Given passage:
Besides this I always was and still am open to music from other cultures like Africa, India and Ireland.

mwe3: What were the inspirations musically or otherwise, behind your 2013 CD Dreamweaver and can you say something about the musicians who you recorded the album with?

Gandalf: During the recent couple of years I was performing live mostly with just two musicians, Merike Hilmar (cello) and my son Christian Strobl (percussion).

Compared to earlier periods, when I used to travel with a very elaborate keyboard equipment and a full band-lineup, these days we play my music very much reduced to the basics, pieces originally written on acoustic guitar or piano and I am enjoying this very much. So I tried to capture the magic of what we do live on stage on the production of Dreamweaver - music sounding very pure and natural, mostly performed on acoustic instruments. You may call it neoclassical, maybe for future generations it is going to be the classical music of our days, who knows.

mwe3: Tell us something about the guitars you use on the Dreamweaver album as well as your electric guitars you’ve used on previous albums, including the e-sitar which you feature live.

Gandalf: On Dreamweaver I mainly used a Martin out of the Performing Artist-Series and a Spanish guitar with nylon-strings. Some clean electric sounds created on a PRS. On other albums I often played a Gibson Les Paul or a Fender Stratocaster. The electric sitar is a Collins, much easier to handle on stage than a real sitar.

Data shown:
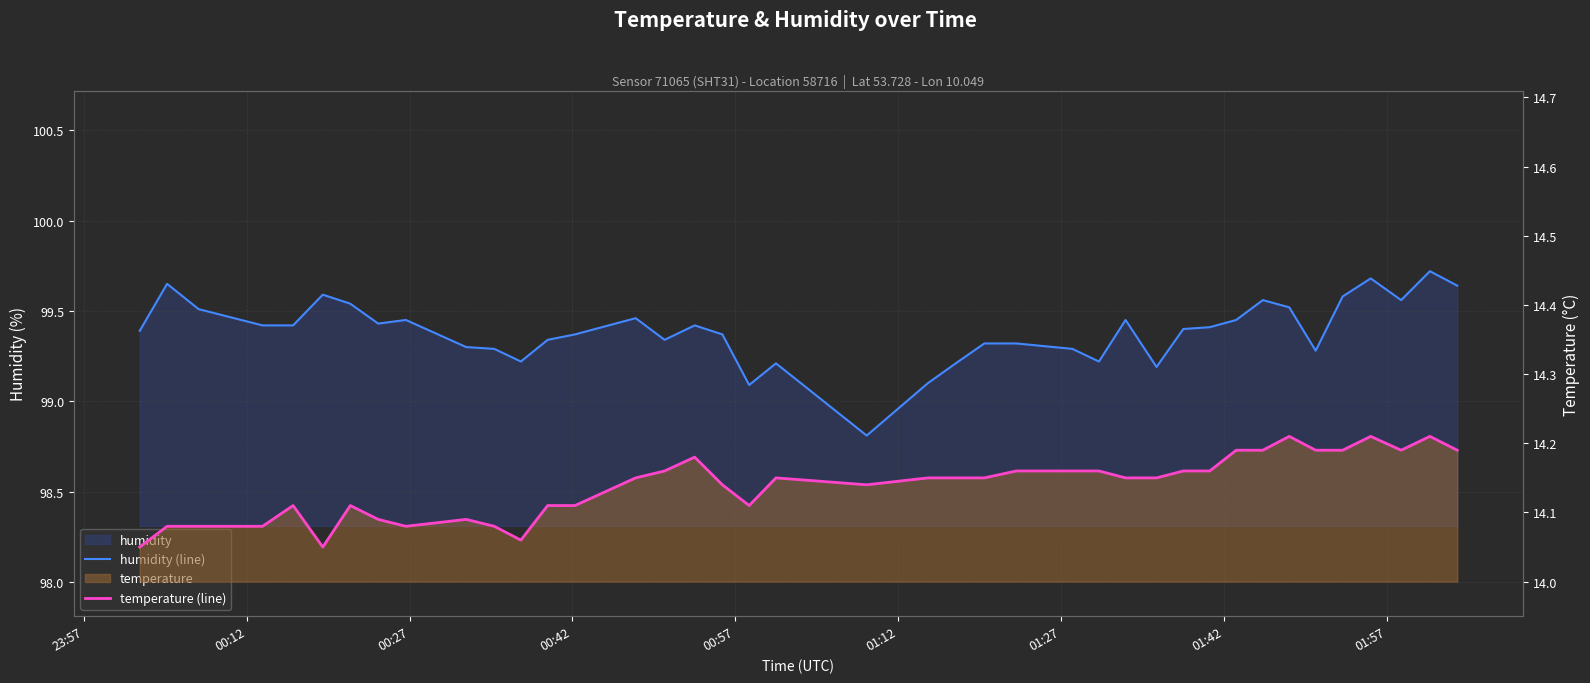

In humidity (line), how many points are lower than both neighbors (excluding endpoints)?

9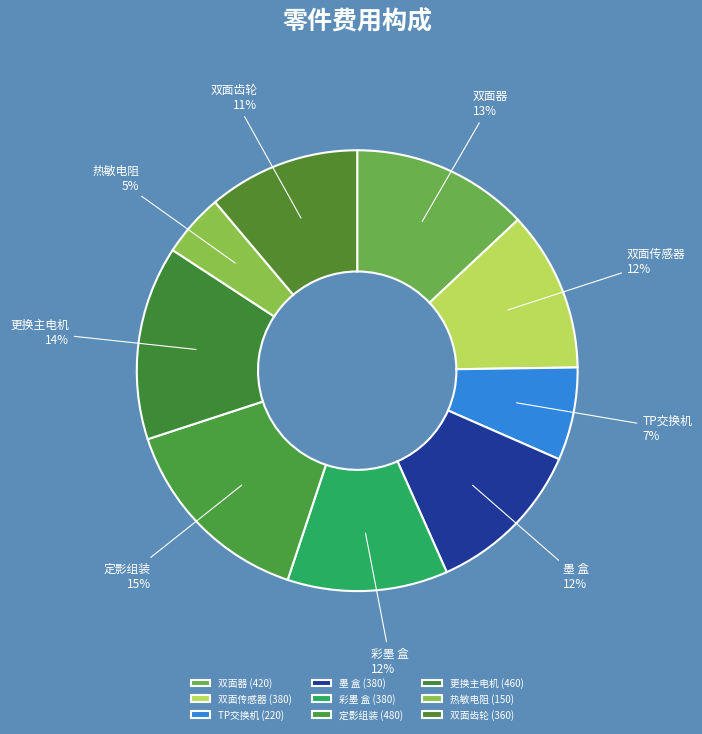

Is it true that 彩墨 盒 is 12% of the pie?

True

Work instruction: Reproduce the Gandalf interview from "Gandalf: During the" up to and including "Christian Strobl (percussion).", swapping "percussion" for "drums".

Result below:
Gandalf: During the recent couple of years I was performing live mostly with just two musicians, Merike Hilmar (cello) and my son Christian Strobl (drums).